== Page extract ==
==================================================

LONDON — Cycling’s governing body agreed Friday to introduce a truth and reconciliation commission with the World Anti-Doping Agency, effectively undermining the independent panel investigating the Lance Armstrong scandal.

The UCI established an independent three-person panel to investigate accusations that its leaders covered up suspicious doping tests given by Armstrong during his 1999-2005 run of Tour de France victories and improperly accepted donations totaling $125,000.

The panel had demanded earlier Friday that it must be allowed to implement a form of amnesty program that allowed riders and officials to come forward with info on doping without fear of retribution, citing a struggle to persuade witnesses to speak openly.

UCI President Pat McQuaid said the federation would work with WADA to develop the amnesty commission. The UCI said it would update the independent panel on the talks before a second public hearing next Thursday.

The truth and reconciliation process is the best way that we can examine the culture of doping in cycling in the past, and can clear the air so that cycling can move forward, McQuaid said after the panel’s initial hearing.

==================================================

== Supplied data ==
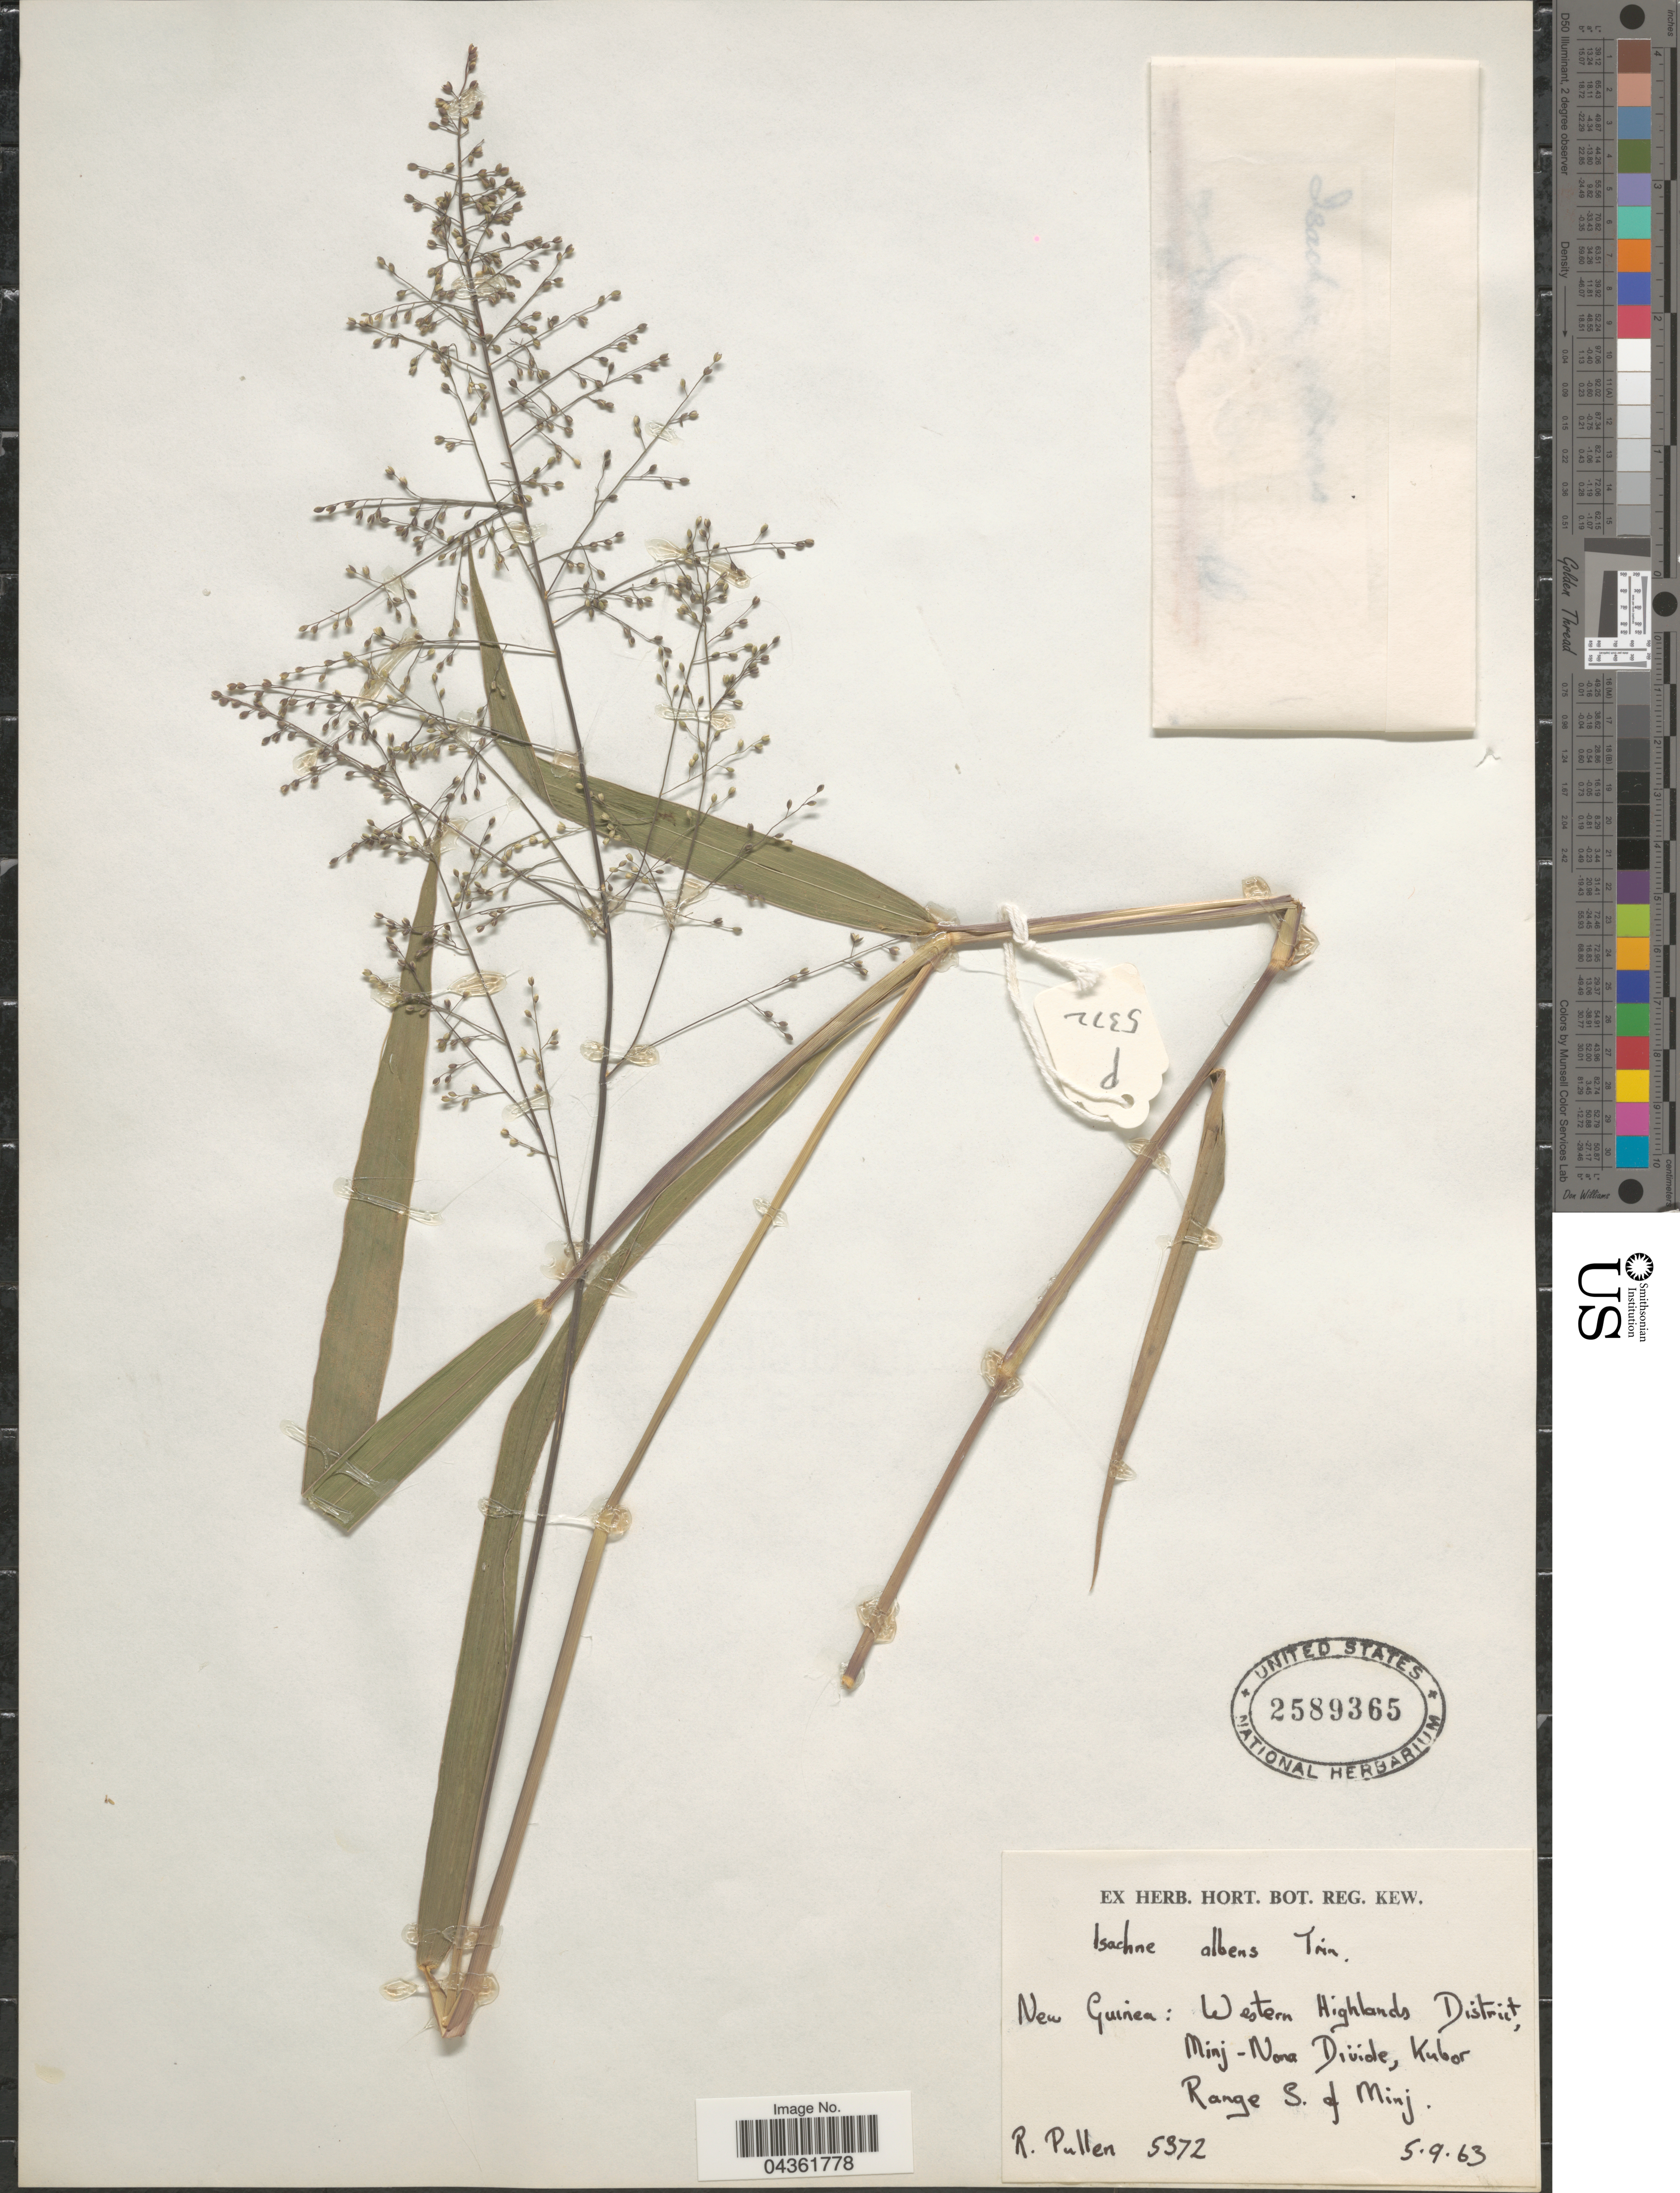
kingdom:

==================================================

Translate into Spanish this sentence from the cycling doping report above: "UCI President Pat McQuaid said the federation would work with WADA to develop the amnesty commission."

El presidente de la UCI, Pat McQuaid, dijo que la federación trabajaría con la AMA para desarrollar la comisión de amnistía.